DATA FOR REVIEW

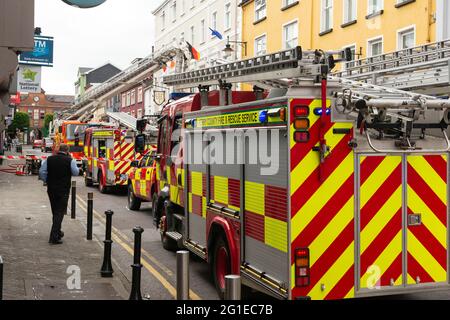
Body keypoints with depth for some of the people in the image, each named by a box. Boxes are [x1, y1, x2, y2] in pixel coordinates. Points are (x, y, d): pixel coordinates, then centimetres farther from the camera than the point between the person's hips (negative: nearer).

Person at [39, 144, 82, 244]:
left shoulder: (49, 159, 1)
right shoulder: (70, 160, -9)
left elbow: (41, 172, -2)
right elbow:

WHAT IS REQUIRED
Please rewrite all of the data above as a JSON list of strings, with one string per line and no blank lines. Leave the pictures out.

SOLUTION FOR THIS PROBLEM
[
  "Body keypoints with depth for some of the people in the image, each named by a box. Boxes are [x1, y1, x2, y2] in pixel coordinates. Points are (x, y, d): pixel coordinates, then centimetres farther from the camera than the point between the person's hips (negative: nearer).",
  "Person at [39, 144, 82, 244]:",
  "left shoulder: (49, 159, 1)",
  "right shoulder: (70, 160, -9)",
  "left elbow: (41, 172, -2)",
  "right elbow:"
]